Bad days, I’ve found, come more often now that I’m a mother. Perhaps it’s merely statistical: Two people have more bad days than one person, and now that I’m really two people (me and Seabass), bad days are more likely to occur.
But I think it’s more than circumstantial. I’m pretty sure I set myself up for them – last Monday in particular. Here’s what I mean:
Mistake Numero Uno: I went for a run.
Running, in and of itself isn’t a bad idea, but running on broken sidewalks with a dog and a non-jogger stroller with a Seabass inside is a very, very bad idea. For about the first ten minutes, I was able to dodge all obstacles in my path (like tall sidewalks – I never noticed it before having kids, but why are some sidewalks ramped and others not? Don’t our cities realize that high sidewalks CAN KILL?!??) and was even congratulating myself on my swiftness of foot. Then it happened. My toe hit one of the stroller’s wheels as I navigated a portion of bad sidewalk, I stepped on the dog’s leash, which was attached to the stroller, the dog yelped, I fell hard on my left butt cheek, and (this is the worst part) the stroller tipped over and on to me with a very frightened – but totally safe – Seabass.
This wasn’t the first time I’ve fallen in public, but it isn’t getting any easier.
Mistake Numero Dos: I invited a magazine photographer into my home.

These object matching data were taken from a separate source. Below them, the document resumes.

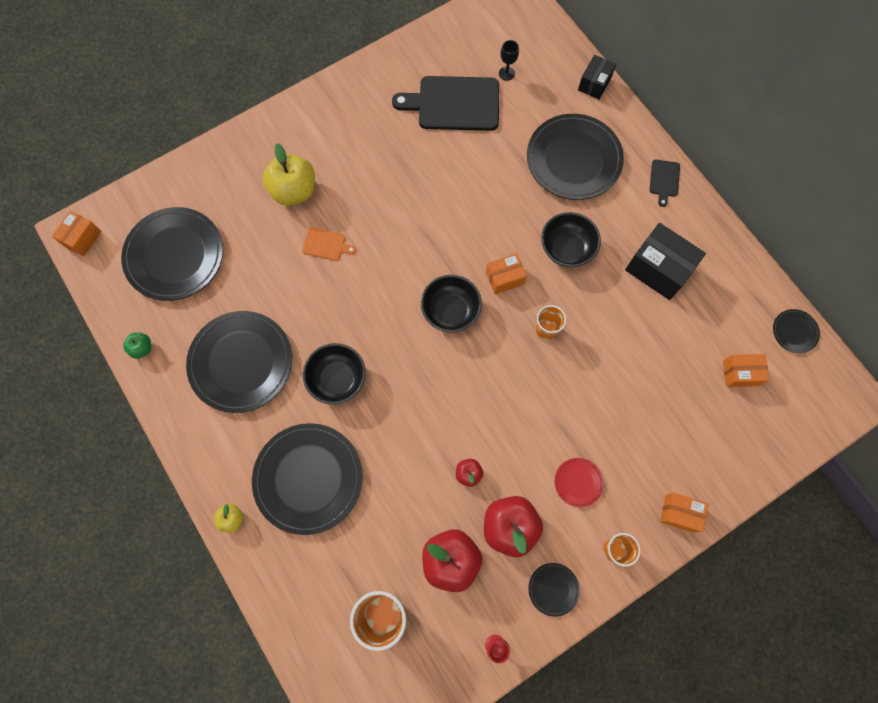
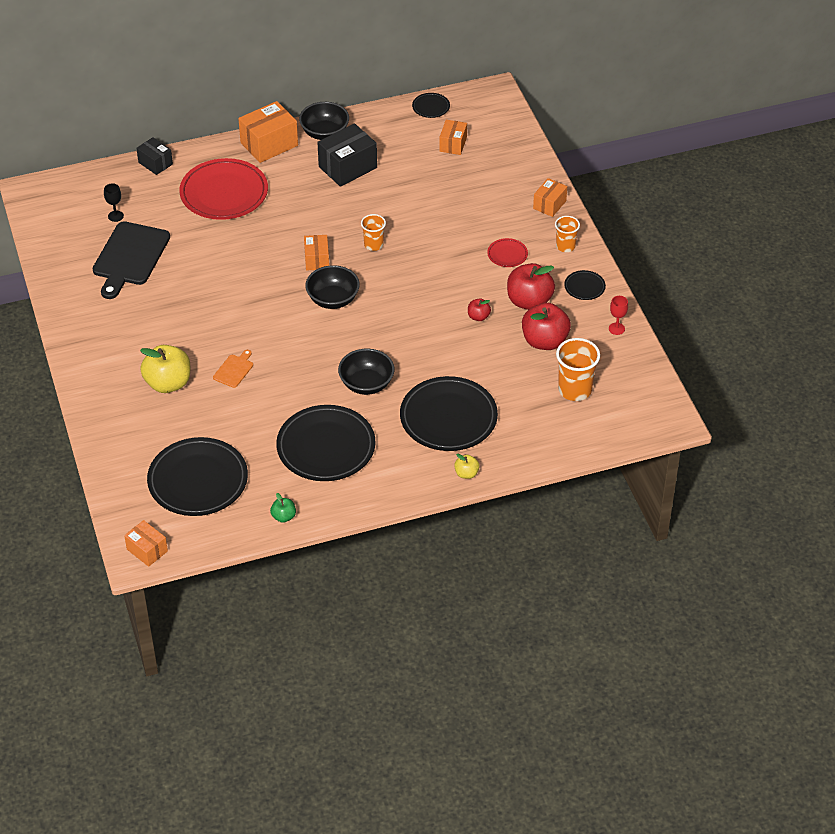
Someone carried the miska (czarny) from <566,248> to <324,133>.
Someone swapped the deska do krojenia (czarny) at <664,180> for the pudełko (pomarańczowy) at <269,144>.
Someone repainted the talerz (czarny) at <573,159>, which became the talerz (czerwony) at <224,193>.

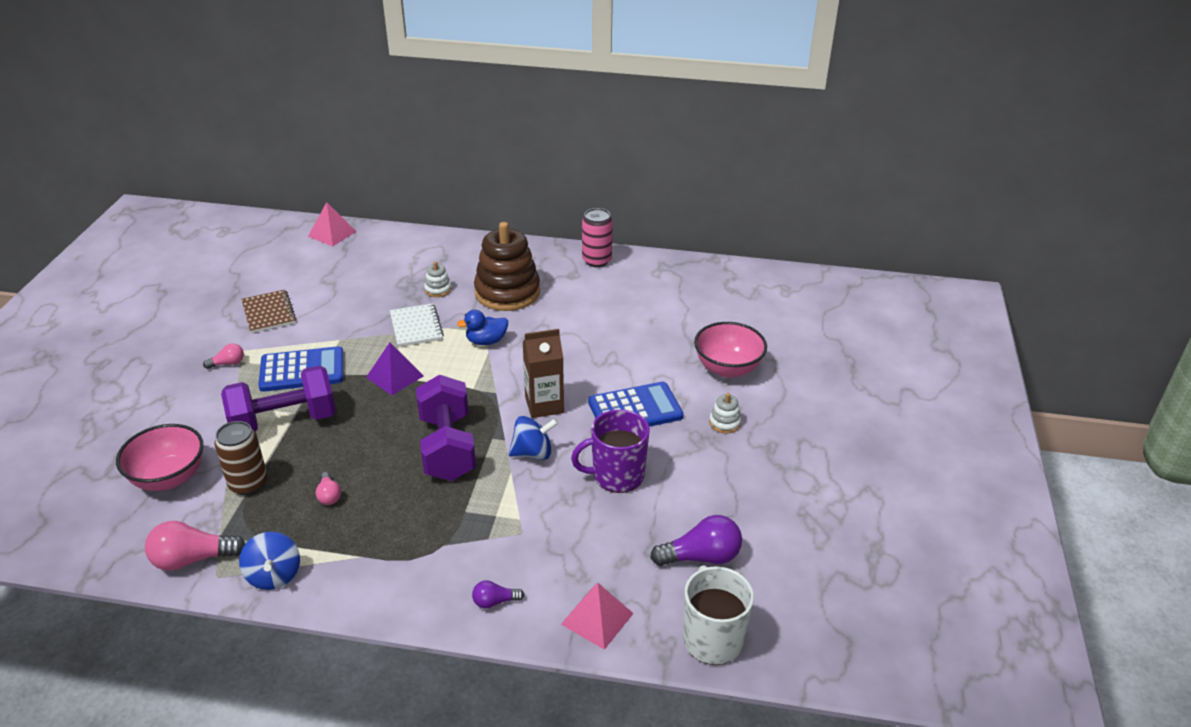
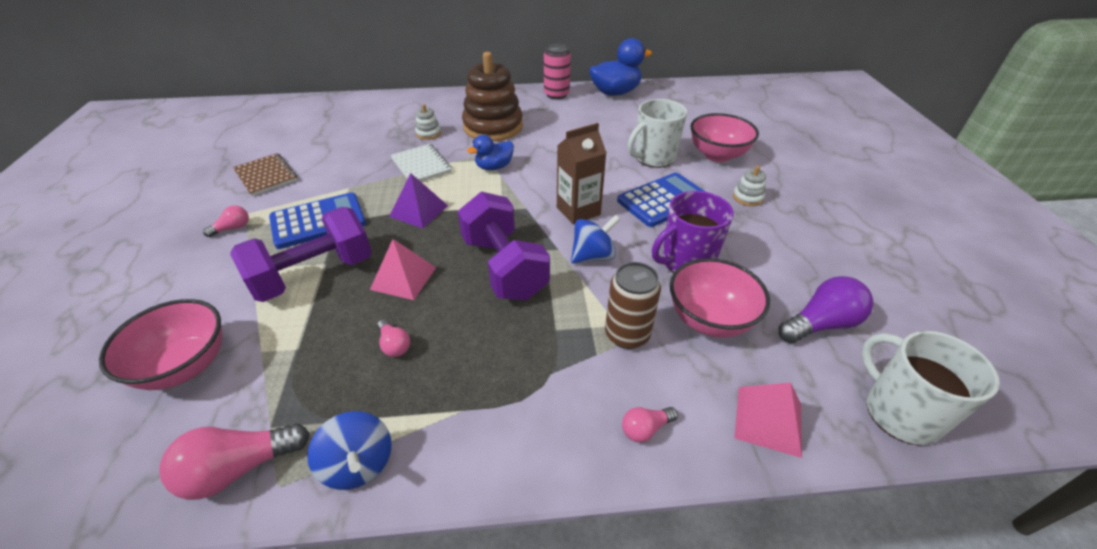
Someone put down the kaczka (niebieski) at <615,92>.
Someone put down the kubek (biały) at <653,158>.
Someone put down the miska (różowy) at <709,319>.
Someone carried the puszka (brązowy) from <248,483> to <627,334>.
Someone carried the piramida (różowy) from <332,233> to <403,278>.
Someone repainted the żarówka (fioletowy) at <495,601>, which became the żarówka (różowy) at <645,429>.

A friend of a friend of a friend told a local publisher that I like to cook and the magazine called to get a recipe and a time for a photographer to come over to capture me in the kitchen. I chose to make a delicious tomato and red pepper tart (love those veggies baked into crusts) and tried to make the dough ahead of time – just after my disastrous run. Seabass was being particularly difficult that morning, but I couldn’t exactly hold him with one arm whilst kneading a lump of dough. So I strapped him into the Ergo carrier on my back. The yeast dissolved into the warm water and I’d just filled my mixing bowl with all the ingredients (think flour, egg, etc.) when Seabass reached out, grabbed the bowl, and spilled the contents all over our brand new hardwood floor. And the photographer was due in just ten minutes.

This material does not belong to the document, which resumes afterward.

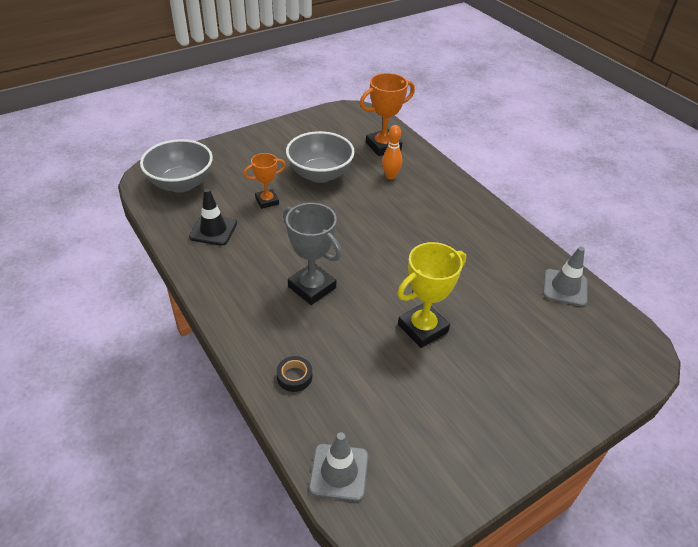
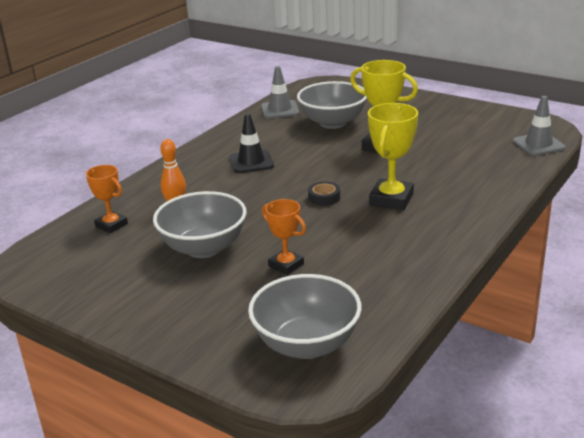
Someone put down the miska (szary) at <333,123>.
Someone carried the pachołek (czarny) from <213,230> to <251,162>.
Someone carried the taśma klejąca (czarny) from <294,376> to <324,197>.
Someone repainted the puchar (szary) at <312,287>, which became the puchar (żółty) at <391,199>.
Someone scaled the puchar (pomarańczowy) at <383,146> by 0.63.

Hard not to yell, cry, or dissolve into a puddle of whimpers.
Mistake Numero Tres: I missed a meeting for work.
Okay, actually I didn’t *miss* it; I was unintentionally omitted. Whatever, it still sucked.
I work from home during Seabass’ naps, so there is a set time each day that I’m available to chat. Otherwise, I just tell my employers that I absolutely cannot get anything of value done while he’s awake. They are so understanding and empathetic…but they forget. I kid you not: it was with my heiney all black and blue, a bowl’s worth of flour, water and egg on my floor, and a screaming Seabass on my back that I decided to check my voicemail. Just for kicks, I guess. Sure enough, my wonderful (and I mean that) boss was on the other line, cheerfully announcing that she had assembled the team for a phone meeting I’d never heard of, and could I please call them back to join in? At my earliest convenience? The message had been left over an hour previously.
It was right about then that I felt doomed to fail. Thankfully, in the end, lives were not lost.